PLOT HOLE

Ade Agustia Putri
Chapter #23

Part. 22 (Melawan Ritme)

Pada suatu pagi yang hangat, aku berdiri di depan cermin dengan pandangan yang menatap balik mata yang juga menatapku di sana. Seorang gadis dewasa dengan perawakan seperti orang sakit jiwa. Rambut yang tidak disisir dua hari. Pakaian yang sudah lima hari tidak diganti. Kulit pucat, jarang terkena matahari. Badan kurus, karena sering menyisakan makanan. Aku sedang ditahap berusaha menemukan tujuan hidup. Aku menangis beberapa hari ini. Membuat ibu, ayah dan Heni khawatir. Padahal ibu sudah cukup merana atas kepergian Gita, anak yang sepertinya begitu disukainya. Aku pernah mengintip ibu sedang menatap foto Gita di figura yang ada di ruang tamu.

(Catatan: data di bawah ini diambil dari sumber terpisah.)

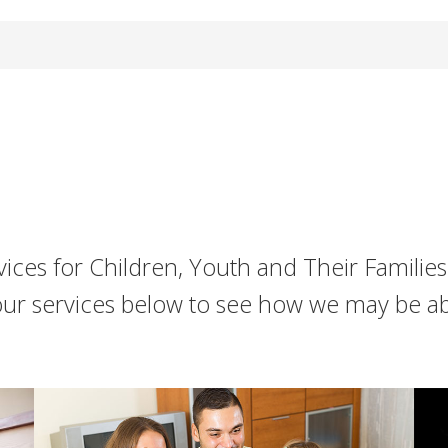
ices for Children, Youth and Their Familie
our services below to see how we may be a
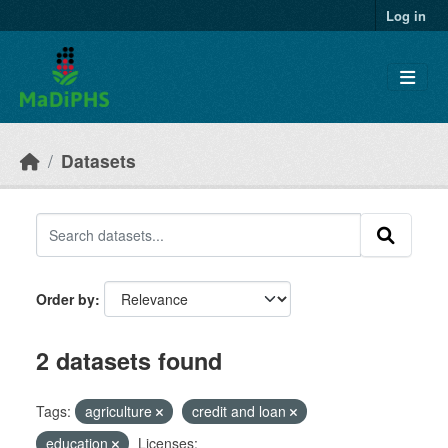
Skip to main content
Log in
Datasets
Order by
2 datasets found
Tags:
agriculture
credit and loan
education
Licenses:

Aku mengambil handuk dan segera membersihkan tumpukan kuman yang bersarang di tubuhku. Kemudian memakai gaun bermotif kelopak bunga sakura, yang kudapat di antara tumpukan terbawah bajuku. Mengeringkan rambut dengan hair dryer, yang membuat lampu mati beberapa kali.

AKU LAGI NGERINGIN RAMBUT, MATIIN DULU SETRIKANYA KAN BISA! teriakku di dalam hati, tentu tak ada yang dengar. Aku sedang kesal pada mereka semua.

Ibu dan Ayah menatap gadis sulungnya dengan mata melotot. Heni menjatuhkan buku kimia tebal yang bisa untuk memukul maling sampai geger otak.

“Ibu, Ayah, aku pergi dulu,” ujarku sambil memakai blazer merah.

“Kamu mau ke mana?” tanya ayah.

“Kerja,” dustaku sambil menuju pintu depan. Alice sudah menunggu sejak tadi di depan.

“Kamu kan udah berenti,” ujar ayah yang tak kupedulikan.

“Ibu bakalan cerita semuanya sama kamu...”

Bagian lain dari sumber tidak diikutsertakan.